> Dataset entries

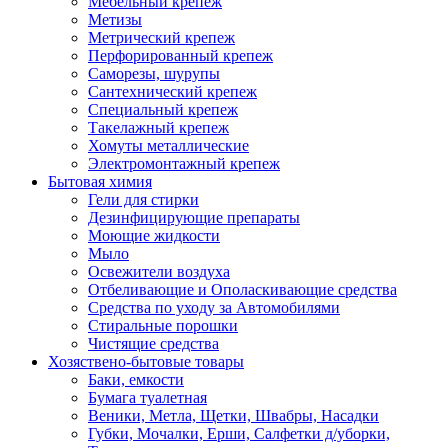
Мебельный крепеж
Метизы
Метрический крепеж
Перфорированный крепеж
Саморезы, шурупы
Сантехнический крепеж
Специальный крепеж
Такелажный крепеж
Хомуты металлические
Электромонтажный крепеж
Бытовая химия
Гели для стирки
Дезинфицирующие препараты
Моющие жидкости
Мыло
Освежители воздуха
Отбеливающие и Ополаскивающие средства
Средства по уходу за Автомобилями
Стиральные порошки
Чистящие средства
Хозяствено-бытовые товары
Баки, емкости
Бумага туалетная
Веники, Метла, Щетки, Швабры, Насадки
Губки, Мочалки, Ерши, Салфетки д/уборки,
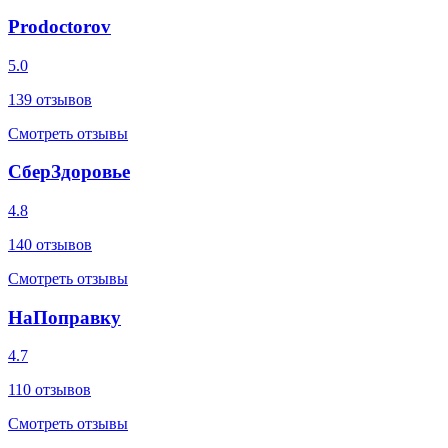
Prodoctorov
5.0
139
отзывов
Смотреть отзывы
СберЗдоровье
4.8
140
отзывов
Смотреть отзывы
НаПоправку
4.7
110
отзывов
Смотреть отзывы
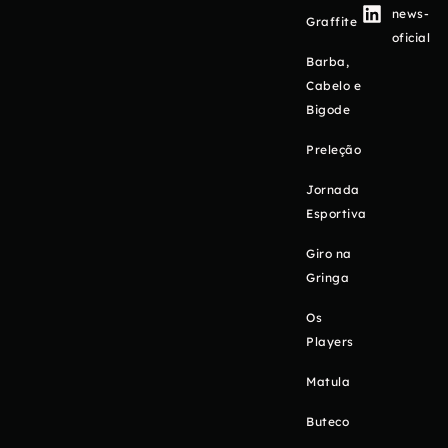
news-
Graffite
oficial
Barba,
Cabelo e
Bigode
Preleção
Jornada
Esportiva
Giro na
Gringa
Os
Players
Matula
Buteco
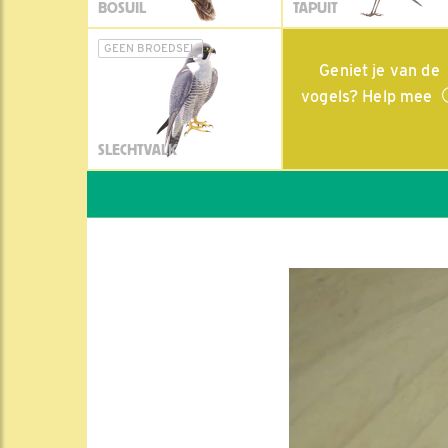
BOSUIL
TAPUIT
GEEN BROEDSEL
Geniet je van de
vogels? Help mee
SLECHTVALK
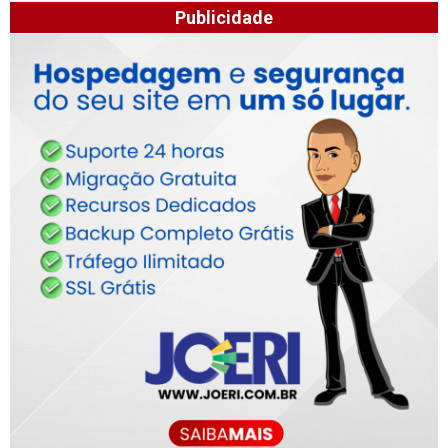
Publicidade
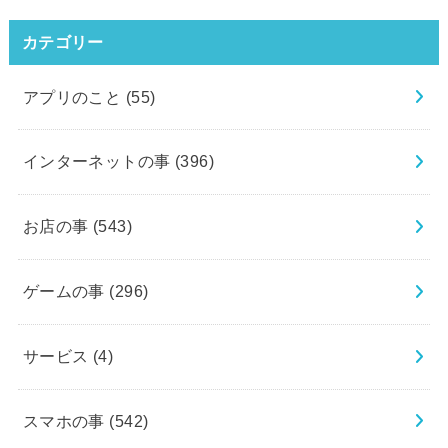
カテゴリー
アプリのこと
(55)
インターネットの事
(396)
お店の事
(543)
ゲームの事
(296)
サービス
(4)
スマホの事
(542)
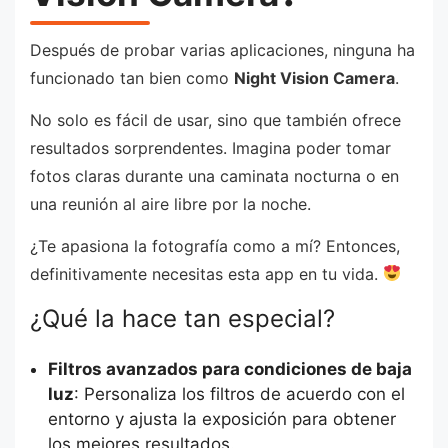
Después de probar varias aplicaciones, ninguna ha
funcionado tan bien como
Night Vision Camera
.
No solo es fácil de usar, sino que también ofrece
resultados sorprendentes. Imagina poder tomar
fotos claras durante una caminata nocturna o en
una reunión al aire libre por la noche.
¿Te apasiona la fotografía como a mí? Entonces,
definitivamente necesitas esta app en tu vida.
¿Qué la hace tan especial?
Filtros avanzados para condiciones de baja
luz
: Personaliza los filtros de acuerdo con el
entorno y ajusta la exposición para obtener
los mejores resultados.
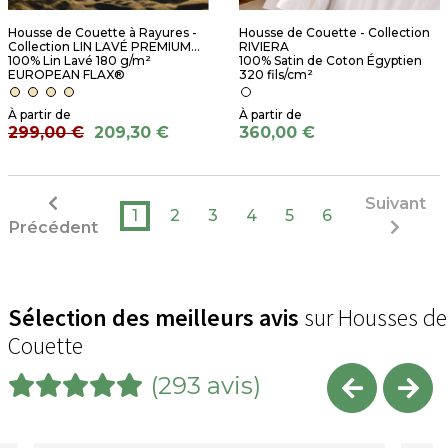
Housse de Couette à Rayures -
Housse de Couette - Collection
Collection LIN LAVÉ PREMIUM...
RIVIERA
100% Lin Lavé 180 g/m²
100% Satin de Coton Égyptien
EUROPEAN FLAX®
320 fils/cm²
299,00 €
209,30 €
360,00 €
Suivant
1
2
3
4
5
6
Précédent
Sélection des meilleurs avis
sur Housses de
Couette
(293 avis)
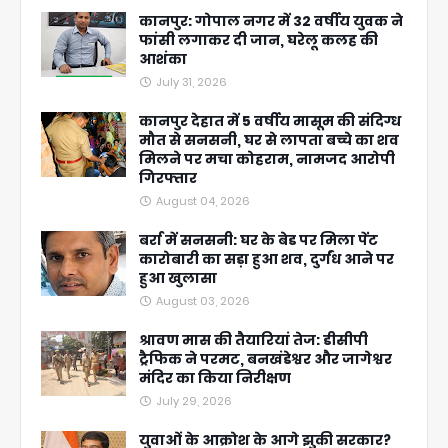
कानपुर: गोपाल नगर में 32 वर्षीय युवक ने
फांसी लगाकर दी जान, घरेलू कलह की
आशंका
July 31, 2026
कानपुर देहात में 5 वर्षीय मासूम की संदिग्ध
मौत से सनसनी, घर से लापता बच्चे का शव
मिलने पर मचा कोहराम, नामजद आरोपी
गिरफ्तार
August 04, 2026
बर्रा में सनसनी: घर के बेड पर मिला पेंट
कारोबारी का सड़ा हुआ शव, दुर्गंध आने पर
हुआ खुलासा
August 03, 2026
श्रावण मास की तैयारियां तेज: डीसीपी
ट्रैफिक ने परमट, बनखंडेश्वर और जागेश्वर
मंदिर का किया निरीक्षण
July 29, 2026
युवाओं के आक्रोश के आगे झुकी सरकार?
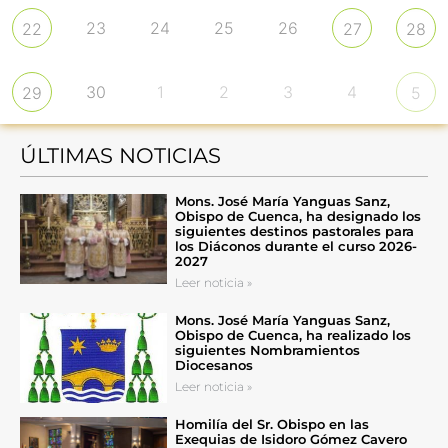
23
24
25
26
22
27
28
30
1
2
3
4
29
5
ÚLTIMAS NOTICIAS
Mons. José María Yanguas Sanz,
Obispo de Cuenca, ha designado los
siguientes destinos pastorales para
los Diáconos durante el curso 2026-
2027
Leer noticia »
Mons. José María Yanguas Sanz,
Obispo de Cuenca, ha realizado los
siguientes Nombramientos
Diocesanos
Leer noticia »
Homilía del Sr. Obispo en las
Exequias de Isidoro Gómez Cavero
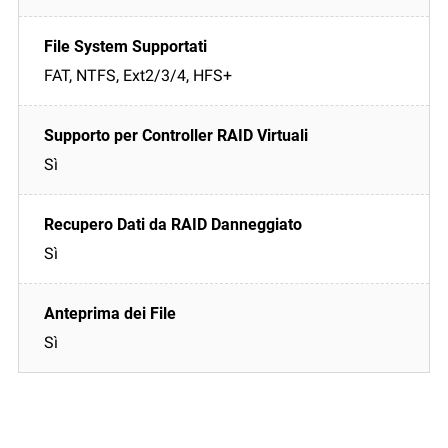
FAT, NTFS, Ext2/3/4, HFS+
Sì
Sì
Sì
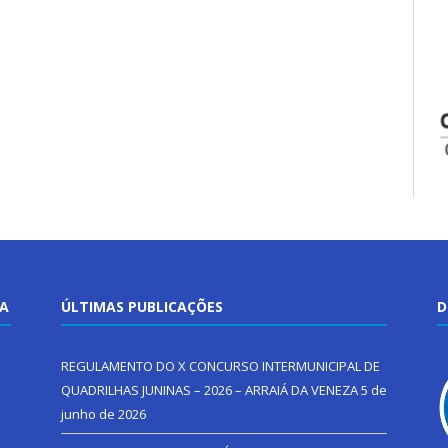
TA
ÚLTIMAS PUBLICAÇÕES
D
REGULAMENTO DO X CONCURSO INTERMUNICIPAL DE
QUADRILHAS JUNINAS – 2026 – ARRAIÁ DA VENEZA
5 de
junho de 2026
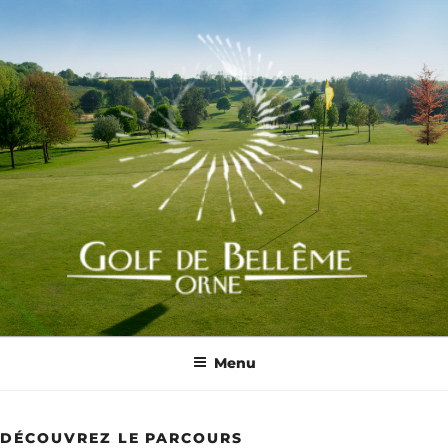
Aller
au
contenu
principal
GOLF DE BELLÊME
Menu
DÉCOUVREZ LE PARCOURS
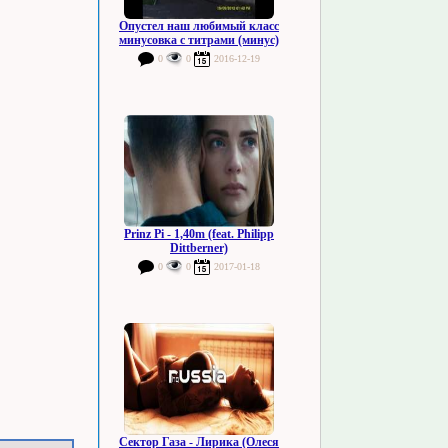
Опустел наш любимый класс
минусовка с титрами (минус)
0
0
2016-12-19
Prinz Pi - 1,40m (feat. Philipp
Dittberner)
0
0
2017-01-18
Сектор Газа - Лирика (Олеся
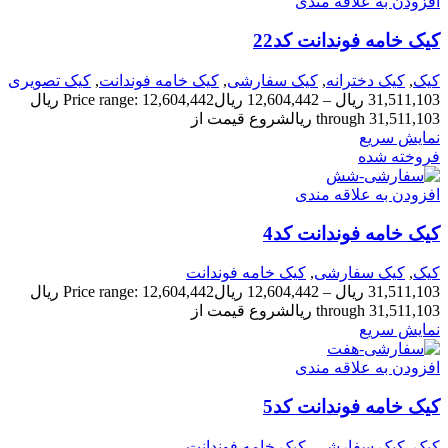
افزودن به علاقه مندی
کیک خامه فوندانت کد22
کیک
,
کیک دخترانه
,
کیک سفارشی
,
کیک خامه فوندانت
,
کیک تصویری
31,511,103
ریال
–
12,604,442
ریال
Price range: 12,604,442 ریال
through 31,511,103 ریال
شروع قیمت از
نمایش سریع
فروخته شده
افزودن به علاقه مندی
کیک خامه فوندانت کد4
کیک
,
کیک سفارشی
,
کیک خامه فوندانت
31,511,103
ریال
–
12,604,442
ریال
Price range: 12,604,442 ریال
through 31,511,103 ریال
شروع قیمت از
نمایش سریع
افزودن به علاقه مندی
کیک خامه فوندانت کد5
کیک
,
کیک سفارشی
,
کیک خامه فوندانت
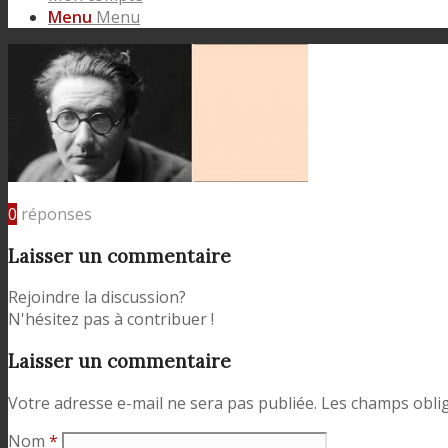
Menu
Menu
0
réponses
Laisser un commentaire
Rejoindre la discussion?
N'hésitez pas à contribuer !
Laisser un commentaire
Votre adresse e-mail ne sera pas publiée.
Les champs oblig
Nom
*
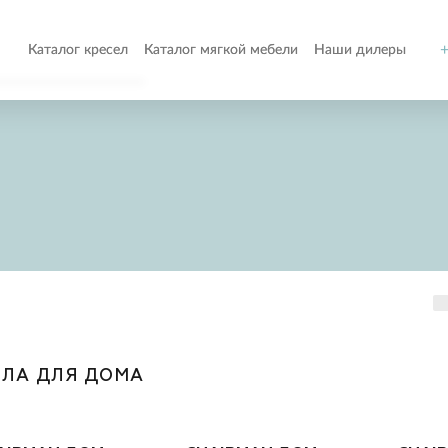
+
Каталог кресел
Каталог мягкой мебели
Наши дилеры
о
т
ом
СЛА ДЛЯ ДОМА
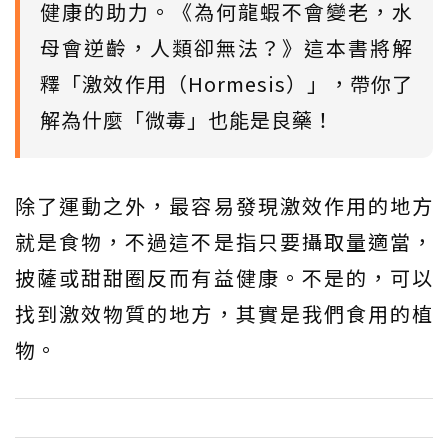
健康的助力。《為何龍蝦不會變老，水
母會逆齡，人類卻無法？》這本書將解
釋「激效作用（Hormesis）」，帶你了
解為什麼「微毒」也能是良藥！
除了運動之外，最容易發現激效作用的地方
就是食物，不過這不是指只要攝取量適當，
披薩或甜甜圈反而有益健康。不是的，可以
找到激效物質的地方，其實是我們食用的植
物。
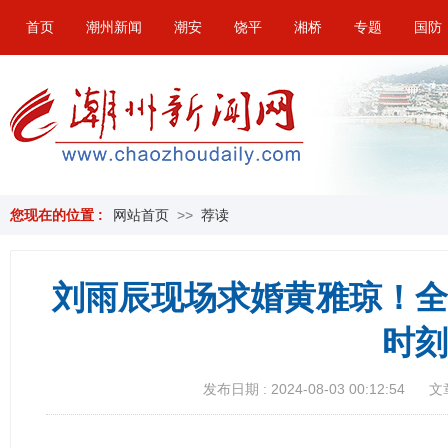
首页
潮州新闻
潮安
饶平
湘桥
专题
国防
您现在的位置 :
网站首页
>>
荐读
刘雨辰现场求婚黄雅琼！全
时刻
发布日期 : 2024-08-03 00:12:54
文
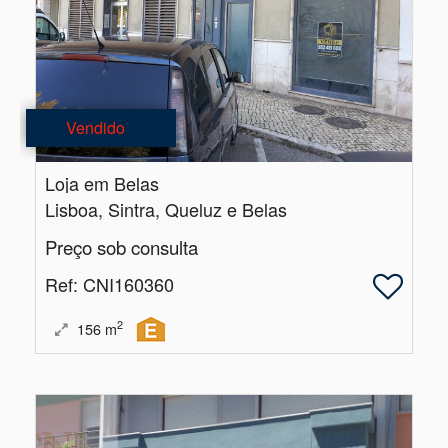
Vendido
Loja em Belas
Lisboa, Sintra, Queluz e Belas
Preço sob consulta
Ref
: CNI160360
2
156
m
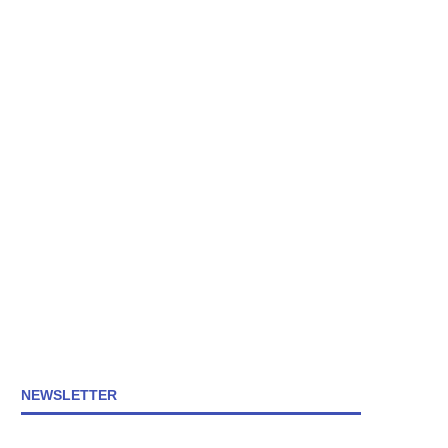
NEWSLETTER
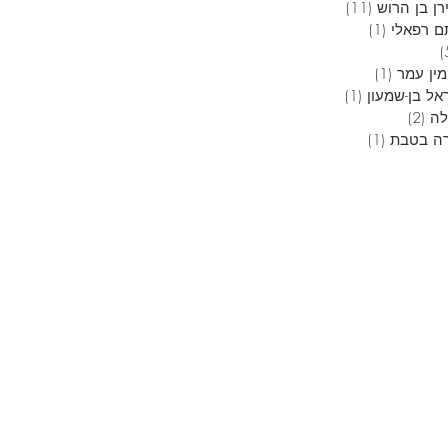
ן בן הרוש
(11)
11 פוסטים
ם רפאלי
(1)
פוסט 1
5 פוסטים
מין עמר
(1)
פוסט 1
אל בן-שמעון
(1)
פוסט 1
לה
(2)
2 פוסטים
ה בטבת
(1)
פוסט 1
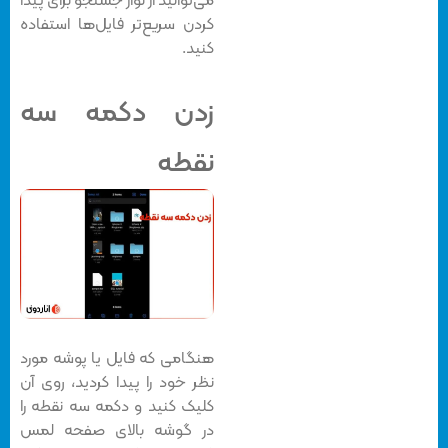
می‌توانید از نوار جستجو برای پیدا
کردن سریع‌تر فایل‌ها استفاده
کنید.
زدن دکمه سه
نقطه
هنگامی که فایل یا پوشه مورد
نظر خود را پیدا کردید، روی آن
کلیک کنید و دکمه سه نقطه را
در گوشه بالای صفحه لمس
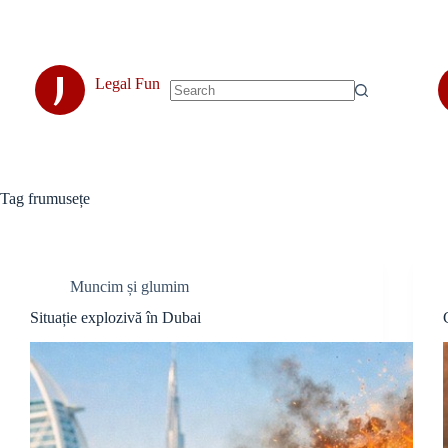
Skip
to
content
J
Legal Fun
No
results
Tag
frumusețe
Muncim și glumim
Situație explozivă în Dubai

> INSTRUCTIONS TO FOLLOW
Copy out all the data above exactly, minus the images.

> SOLUTION FOR THIS PROBLEM
Мебельный крепеж
Метизы
Метрический крепеж
Перфорированный крепеж
Саморезы, шурупы
Сантехнический крепеж
Специальный крепеж
Такелажный крепеж
Хомуты металлические
Электромонтажный крепеж
Бытовая химия
Гели для стирки
Дезинфицирующие препараты
Моющие жидкости
Мыло
Освежители воздуха
Отбеливающие и Ополаскивающие средства
Средства по уходу за Автомобилями
Стиральные порошки
Чистящие средства
Хозяствено-бытовые товары
Баки, емкости
Бумага туалетная
Веники, Метла, Щетки, Швабры, Насадки
Губки, Мочалки, Ерши, Салфетки д/уборки,
Prodoctorov
5.0
139
отзывов
Смотреть отзывы
СберЗдоровье
4.8
140
отзывов
Смотреть отзывы
НаПоправку
4.7
110
отзывов
Смотреть отзывы
news-
Graffite
oficial
Barba,
Cabelo e
Bigode
Preleção
Jornada
Esportiva
Giro na
Gringa
Os
Players
Matula
Buteco
BOSUIL
TAPUIT
GEEN BROEDSEL
Geniet je van de
vogels? Help mee
SLECHTVALK
Publicidade
カテゴリー
アプリのこと
(55)
インターネットの事
(396)
お店の事
(543)
ゲームの事
(296)
サービス
(4)
スマホの事
(542)
Después de probar varias aplicaciones, ninguna ha
funcionado tan bien como
Night Vision Camera
.
No solo es fácil de usar, sino que también ofrece
resultados sorprendentes. Imagina poder tomar
fotos claras durante una caminata nocturna o en
una reunión al aire libre por la noche.
¿Te apasiona la fotografía como a mí? Entonces,
definitivamente necesitas esta app en tu vida.
¿Qué la hace tan especial?
Filtros avanzados para condiciones de baja
luz
: Personaliza los filtros de acuerdo con el
entorno y ajusta la exposición para obtener
los mejores resultados.
Housse de Couette à Rayures -
Housse de Couette - Collection
Collection LIN LAVÉ PREMIUM...
RIVIERA
100% Lin Lavé 180 g/m²
100% Satin de Coton Égyptien
EUROPEAN FLAX®
320 fils/cm²
299,00 €
209,30 €
360,00 €
Suivant
1
2
3
4
5
6
Précédent
Sélection des meilleurs avis
sur Housses de
Couette
(293 avis)
कानपुर: गोपाल नगर में 32 वर्षीय युवक ने
फांसी लगाकर दी जान, घरेलू कलह की
आशंका
July 31, 2026
कानपुर देहात में 5 वर्षीय मासूम की संदिग्ध
मौत से सनसनी, घर से लापता बच्चे का शव
मिलने पर मचा कोहराम, नामजद आरोपी
गिरफ्तार
August 04, 2026
बर्रा में सनसनी: घर के बेड पर मिला पेंट
कारोबारी का सड़ा हुआ शव, दुर्गंध आने पर
हुआ खुलासा
August 03, 2026
श्रावण मास की तैयारियां तेज: डीसीपी
ट्रैफिक ने परमट, बनखंडेश्वर और जागेश्वर
मंदिर का किया निरीक्षण
July 29, 2026
युवाओं के आक्रोश के आगे झुकी सरकार?
23
24
25
26
22
27
28
30
1
2
3
4
29
5
ÚLTIMAS NOTICIAS
Mons. José María Yanguas Sanz,
Obispo de Cuenca, ha designado los
siguientes destinos pastorales para
los Diáconos durante el curso 2026-
2027
Leer noticia »
Mons. José María Yanguas Sanz,
Obispo de Cuenca, ha realizado los
siguientes Nombramientos
Diocesanos
Leer noticia »
Homilía del Sr. Obispo en las
Exequias de Isidoro Gómez Cavero
FAT, NTFS, Ext2/3/4, HFS+
Sì
Sì
Sì
TA
ÚLTIMAS PUBLICAÇÕES
D
REGULAMENTO DO X CONCURSO INTERMUNICIPAL DE
QUADRILHAS JUNINAS – 2026 – ARRAIÁ DA VENEZA
5 de
junho de 2026
Aller
au
contenu
principal
GOLF DE BELLÊME
Menu
DÉCOUVREZ LE PARCOURS
Опустел наш любимый класс
минусовка с титрами (минус)
0
0
2016-12-19
Prinz Pi - 1,40m (feat. Philipp
Dittberner)
0
0
2017-01-18
Сектор Газа - Лирика (Олеся
افزودن به علاقه مندی
کیک خامه فوندانت کد22
کیک
,
کیک دخترانه
,
کیک سفارشی
,
کیک خامه فوندانت
,
کیک تصویری
31,511,103
ریال
–
12,604,442
ریال
Price range: 12,604,442 ریال
through 31,511,103 ریال
شروع قیمت از
نمایش سریع
فروخته شده
افزودن به علاقه مندی
کیک خامه فوندانت کد4
کیک
,
کیک سفارشی
,
کیک خامه فوندانت
31,511,103
ریال
–
12,604,442
ریال
Price range: 12,604,442 ریال
through 31,511,103 ریال
شروع قیمت از
نمایش سریع
افزودن به علاقه مندی
کیک خامه فوندانت کد5
کیک
,
کیک سفارشی
,
کیک خامه فوندانت
Menu
Menu
0
réponses
Laisser un commentaire
Rejoindre la discussion?
N'hésitez pas à contribuer !
Laisser un commentaire
Votre adresse e-mail ne sera pas publiée.
Les champs oblig
Nom
*
+
Каталог кресел
Каталог мягкой мебели
Наши дилеры
о
т
ом
СЛА ДЛЯ ДОМА
健康的助力。《為何龍蝦不會變老，水
母會逆齡，人類卻無法？》這本書將解
釋「激效作用（Hormesis）」，帶你了
解為什麼「微毒」也能是良藥！
除了運動之外，最容易發現激效作用的地方
就是食物，不過這不是指只要攝取量適當，
披薩或甜甜圈反而有益健康。不是的，可以
找到激效物質的地方，其實是我們食用的植
物。
首页
潮州新闻
潮安
饶平
湘桥
专题
国防
您现在的位置 :
网站首页
>>
荐读
刘雨辰现场求婚黄雅琼！全
时刻
发布日期 : 2024-08-03 00:12:54
文
Vendido
Loja em Belas
Lisboa, Sintra, Queluz e Belas
Preço sob consulta
Ref
: CNI160360
2
156
m
NEWSLETTER
ן בן הרוש
(11)
11 פוסטים
ם רפאלי
(1)
פוסט 1
5 פוסטים
מין עמר
(1)
פוסט 1
אל בן-שמעון
(1)
פוסט 1
לה
(2)
2 פוסטים
ה בטבת
(1)
פוסט 1
می‌توانید از نوار جستجو برای پیدا
کردن سریع‌تر فایل‌ها استفاده
کنید.
زدن دکمه سه
نقطه
هنگامی که فایل یا پوشه مورد
نظر خود را پیدا کردید، روی آن
کلیک کنید و دکمه سه نقطه را
در گوشه بالای صفحه لمس
Skip
to
content
J
Legal Fun
No
results
Tag
frumusețe
Muncim și glumim
Situație explozivă în Dubai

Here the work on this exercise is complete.